# Temperature difference in faucets



## INDYPLUMBER (Apr 21, 2013)

I have a question about slab home with difference in temperatures at fixtures. The main bath is located 6 feet from the water heater and has a lavatory with temp at 120 degrees. The kitchen is located 35 feet away from the water heater and has a maximum temp of 105 degrees. The shower valves are Delta 1700s. The home is 13 years old and appears not to have a slab leak. Any ideas?


----------



## plbgbiz (Aug 27, 2010)

Are there any refrigeration lines ran under the slab?


----------



## INDYPLUMBER (Apr 21, 2013)

Yes the ac lines run under the slab.


----------



## PlumbDumber (Aug 7, 2013)

What brand is the K/S faucet ?


----------



## plbgbiz (Aug 27, 2010)

INDYPLUMBER said:


> Yes the ac lines run under the slab.


Trace the ac lines and the water lines. You may find they cross paths or run next to each other.

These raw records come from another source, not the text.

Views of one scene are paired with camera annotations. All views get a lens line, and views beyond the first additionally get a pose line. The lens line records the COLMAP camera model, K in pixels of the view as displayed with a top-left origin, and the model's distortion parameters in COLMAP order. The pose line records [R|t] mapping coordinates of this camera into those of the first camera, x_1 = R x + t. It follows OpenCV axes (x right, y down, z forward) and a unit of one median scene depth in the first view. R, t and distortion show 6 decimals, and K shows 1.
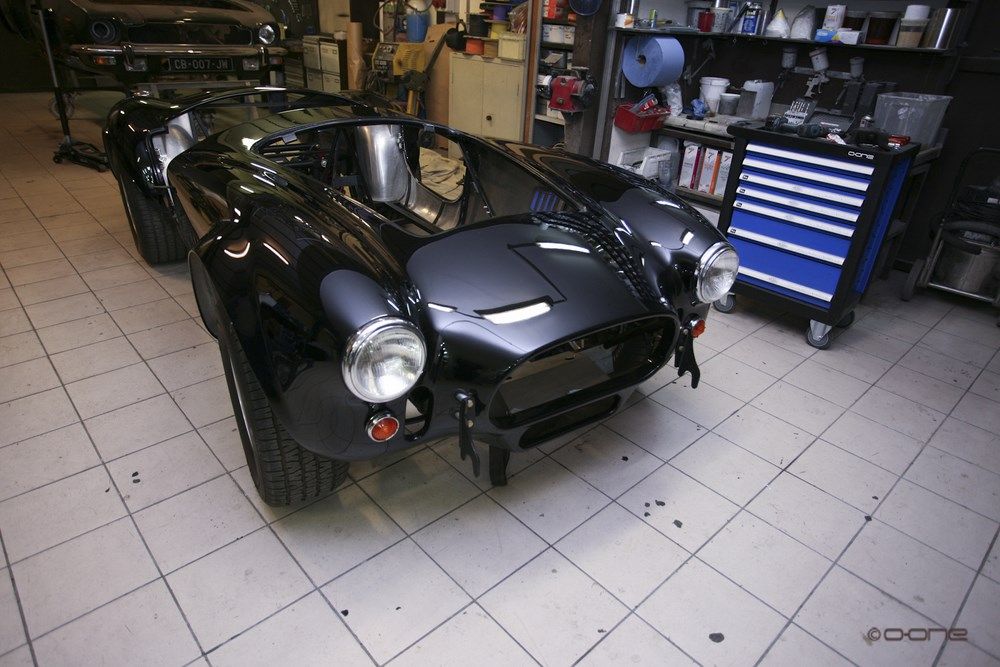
lens RADIAL K [[621.8, 0, 500.0], [0, 621.8, 333.5], [0, 0, 1]] dist [-0.066998, 0.056163]
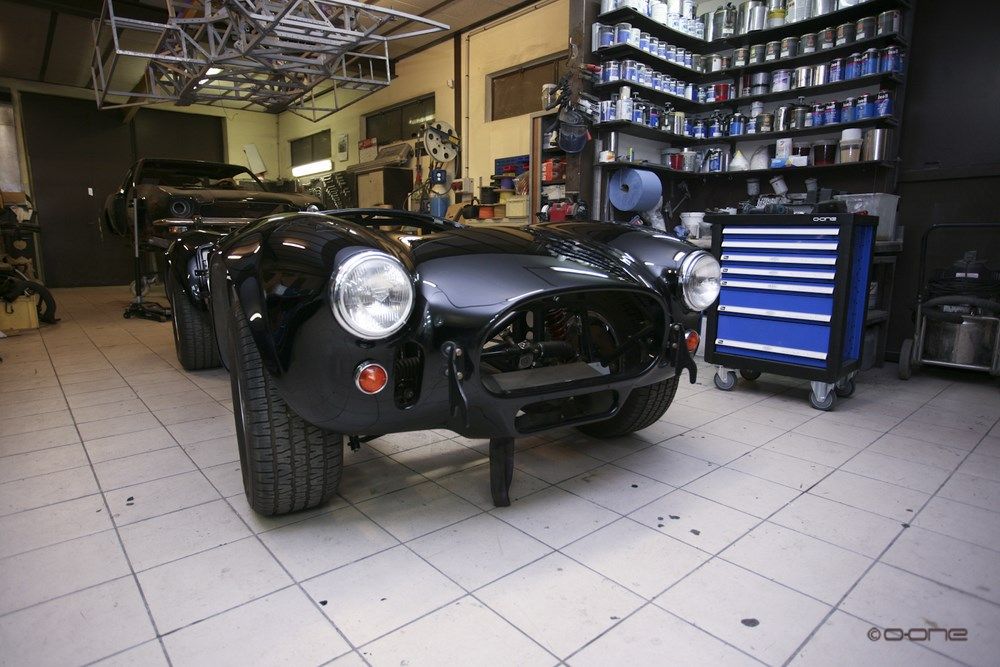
lens RADIAL K [[575.8, 0, 500.0], [0, 575.8, 333.5], [0, 0, 1]] dist [-0.067482, 0.043698]
pose [[0.998616, -0.039668, -0.034526, 0.020618], [0.026716, 0.948165, -0.316655, 0.152849], [0.045297, 0.315294, 0.947912, 0.046668]]
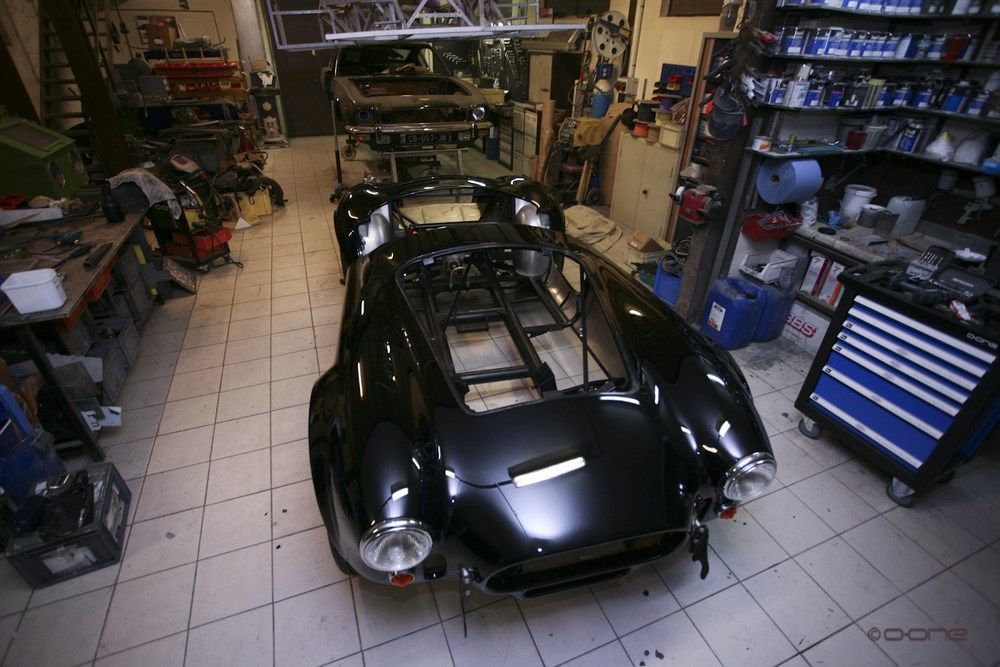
lens RADIAL K [[487.0, 0, 500.0], [0, 487.0, 333.5], [0, 0, 1]] dist [-0.065244, 0.025556]
pose [[0.933436, 0.163973, -0.319076, 0.092959], [-0.145277, 0.986011, 0.081711, -0.181233], [0.328011, -0.029918, 0.944200, 0.061095]]
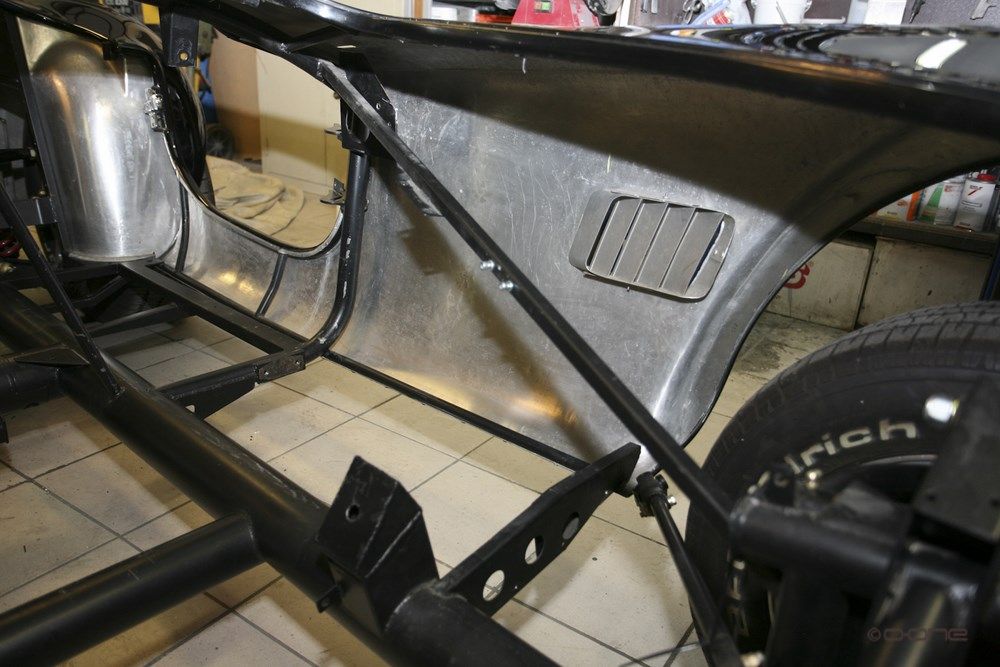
lens RADIAL K [[791.8, 0, 500.0], [0, 791.8, 333.5], [0, 0, 1]] dist [-0.006179, -0.001121]
pose [[0.973797, -0.077870, 0.213672, -0.066371], [0.098422, 0.991310, -0.087284, -0.106227], [-0.205018, 0.106027, 0.972998, 0.493674]]
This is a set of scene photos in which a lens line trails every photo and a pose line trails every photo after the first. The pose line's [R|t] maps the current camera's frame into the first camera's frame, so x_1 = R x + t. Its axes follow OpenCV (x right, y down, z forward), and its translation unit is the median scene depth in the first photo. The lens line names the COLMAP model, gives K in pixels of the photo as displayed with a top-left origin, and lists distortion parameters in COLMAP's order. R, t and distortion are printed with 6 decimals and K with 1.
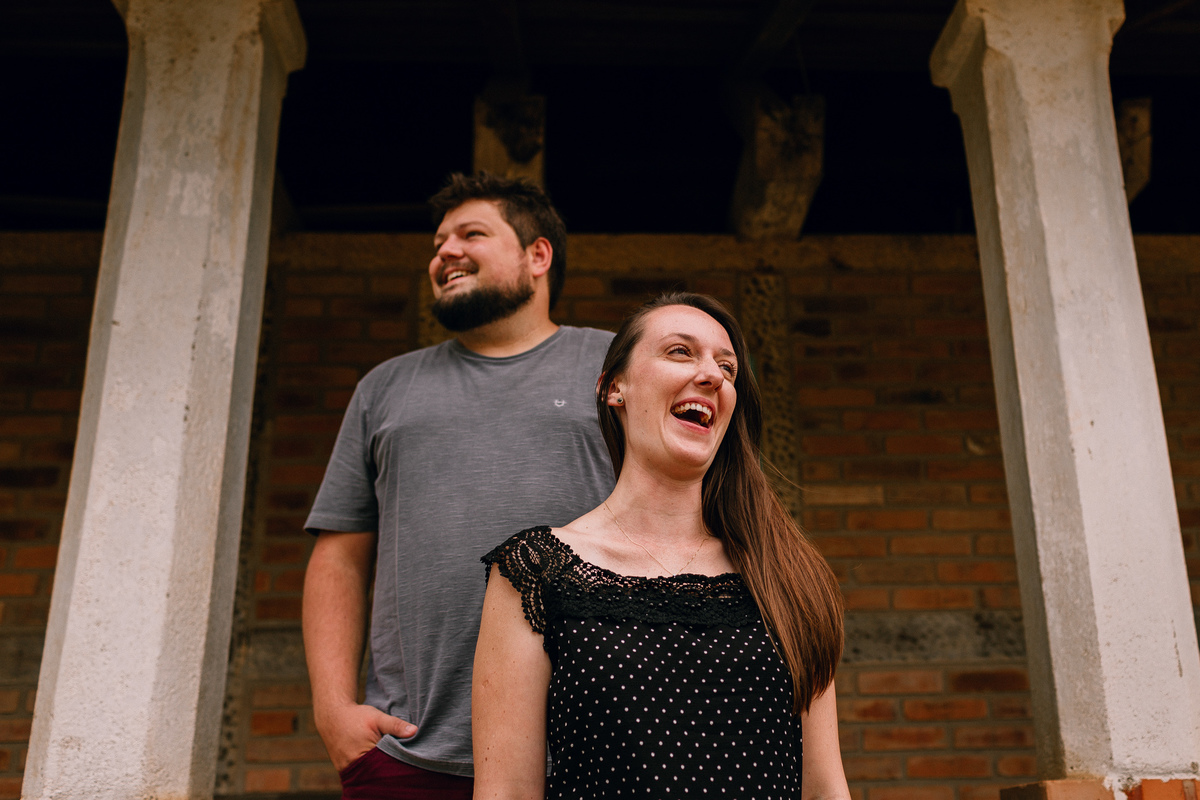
lens RADIAL K [[1242.9, 0, 658.2], [0, 1242.9, 410.3], [0, 0, 1]] dist [0.015869, 0.000000]
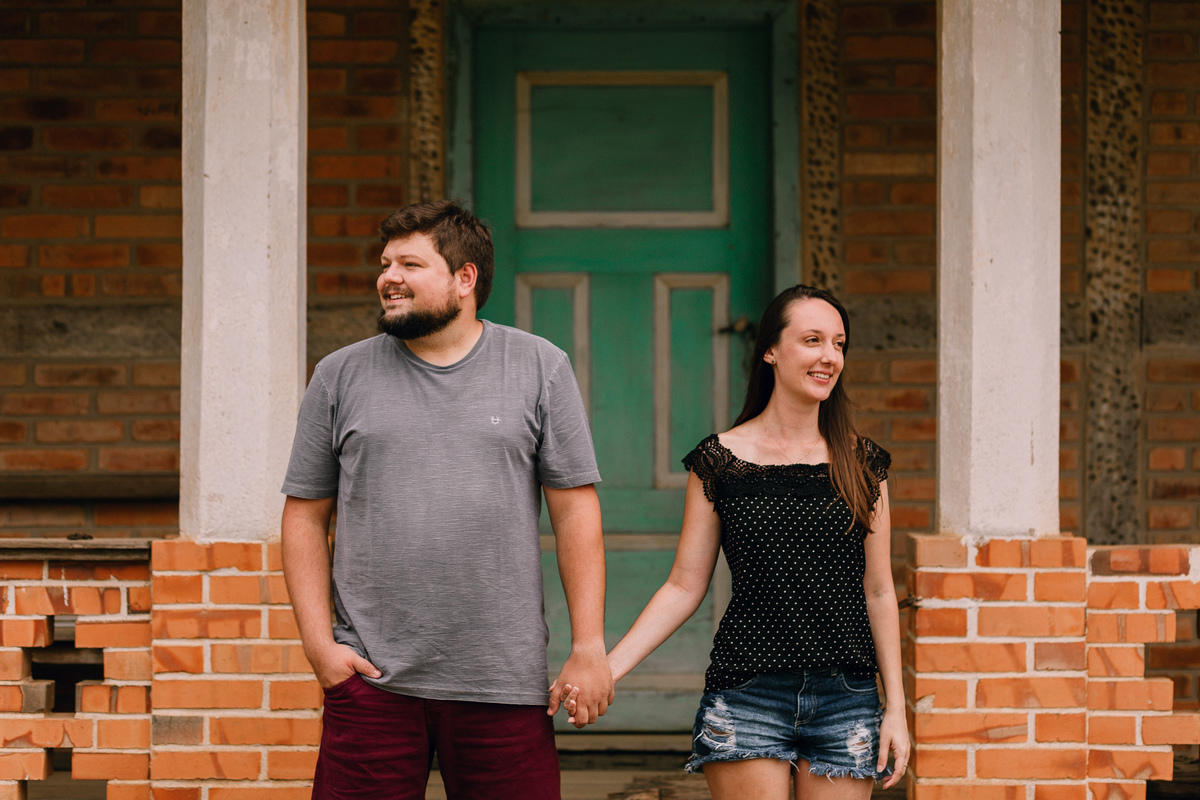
lens RADIAL K [[2983.2, 0, 595.3], [0, 2983.2, 388.2], [0, 0, 1]] dist [0.063225, 0.000000]
pose [[0.995990, 0.023116, -0.086426, 0.204127], [0.008556, 0.937005, 0.349211, -0.846761], [0.089054, -0.348550, 0.933050, -1.708475]]
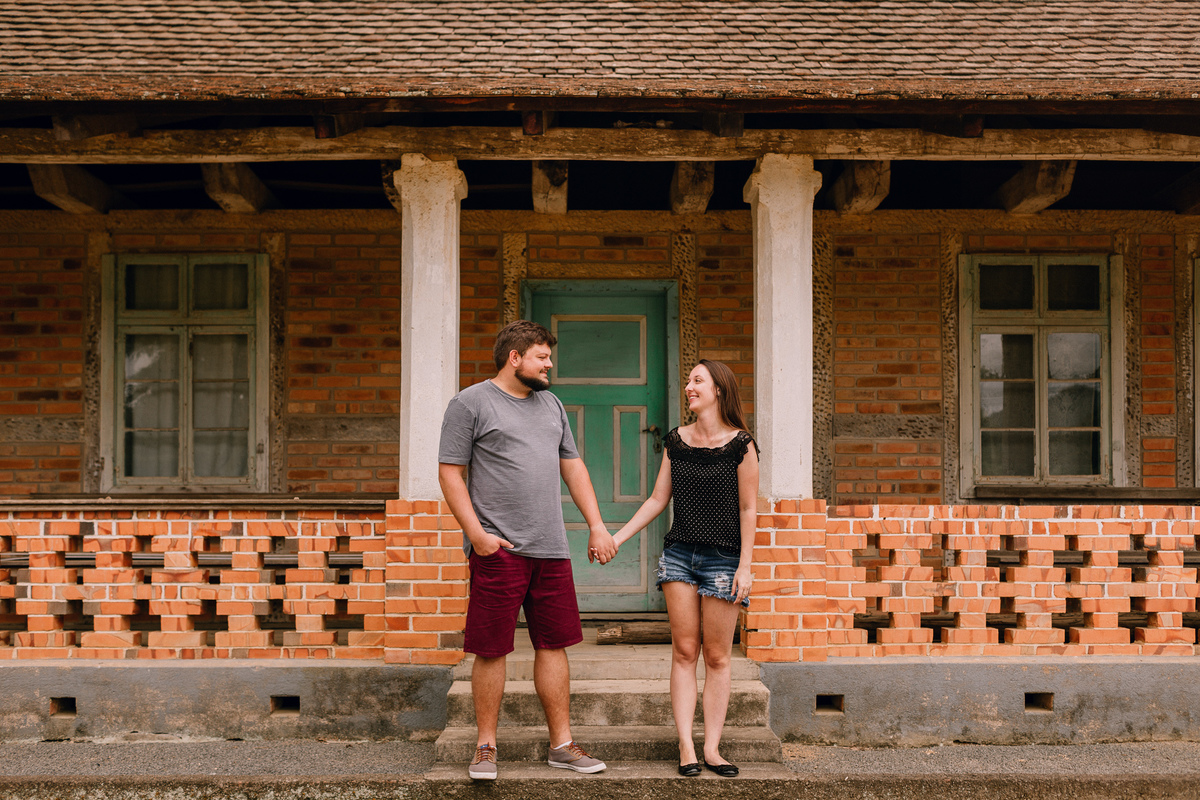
lens RADIAL K [[1242.9, 0, 603.8], [0, 1242.9, 476.8], [0, 0, 1]] dist [0.015869, 0.000000]
pose [[0.997961, 0.022818, -0.059616, 0.139694], [-0.002238, 0.945858, 0.324573, -0.624272], [0.063794, -0.323778, 0.943980, -1.503191]]
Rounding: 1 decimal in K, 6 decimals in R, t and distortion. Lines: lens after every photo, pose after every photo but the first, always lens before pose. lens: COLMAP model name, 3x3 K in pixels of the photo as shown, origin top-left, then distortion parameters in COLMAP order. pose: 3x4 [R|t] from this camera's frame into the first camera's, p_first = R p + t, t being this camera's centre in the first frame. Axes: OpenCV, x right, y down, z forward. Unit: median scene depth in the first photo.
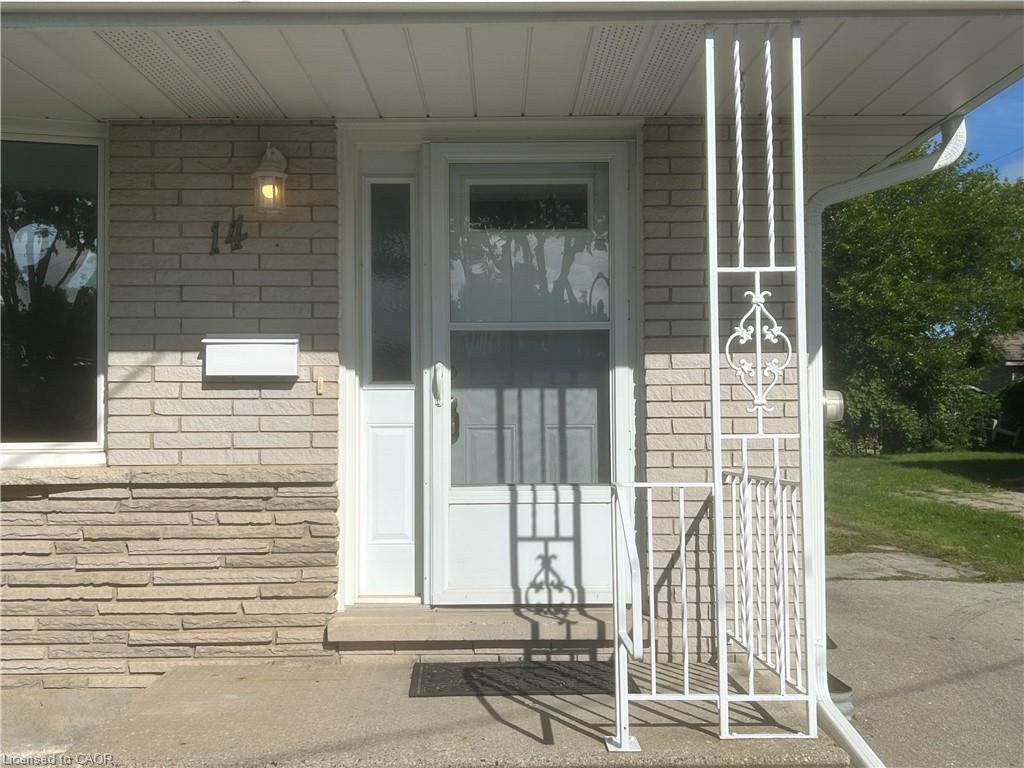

Over the years I have seen countless frozen water lines in the dead heat of summer.


----------



## plbgbiz (Aug 27, 2010)

Run hot water into a bucket and check the temp direct from the hot supply tube. This will confirm whether or not the faucet is part of the problem.


----------



## INDYPLUMBER (Apr 21, 2013)

Delta pullout. Changed out a few years ago. It has the diamond type cartridge


----------



## INDYPLUMBER (Apr 21, 2013)

Ill have to ask h/O if this happens in the winter aswell. Good idea thought ill reply tomorrow thanks


----------



## Master Mark (Aug 14, 2009)

plbgbiz said:


> Trace the ac lines and the water lines. You may find they cross paths or run next to each other.
> 
> Over the years I have seen countless frozen water lines in the dead heat of summer.


 


thanks for the answer plbgbiz...

I have run into this situation quite a number of times over the years and did not seem to have a good answer...

most times I stated that the line must be laying in moist pea gravel and was sapping the heat out of the pipes....or no aramaflex on the pipes...



gosh.....finally learned something new this year....:blink:

thanks


----------



## leakfree (Apr 3, 2011)

I've done lot's of homes on slabs and never encountered your problem,seem's to me it would really have to be a big heat sink under the slab to pull that much heat out of the line


----------



## Plumbworker (Oct 23, 2008)

You didn't mention if you checked any hot cold cross ups? Utility faucets cold and hot valved open with caps on the spout, debris in check valves for mixers etc..? 
Shut off the cold inlet to the water heater open hot tap and water should stop running within 5mins or so if it persists to dripple or flow cool water then there is most likely a cross somewhere.. I run into those types of situations often, then the hunt for the culprit begains..


----------



## MTDUNN (Oct 9, 2011)

leakfree said:


> I've done lot's of homes on slabs and never encountered your problem,seem's to me it would really have to be a big heat sink under the slab to pull that much heat out of the line


That's what I was thinking.


----------



## smartbrad (Apr 22, 2013)

Well the A/C would chill the concrete if its layed without armaflex. Then the hot water would cool down considerably while running through that area. 
Incredibly asinine.


----------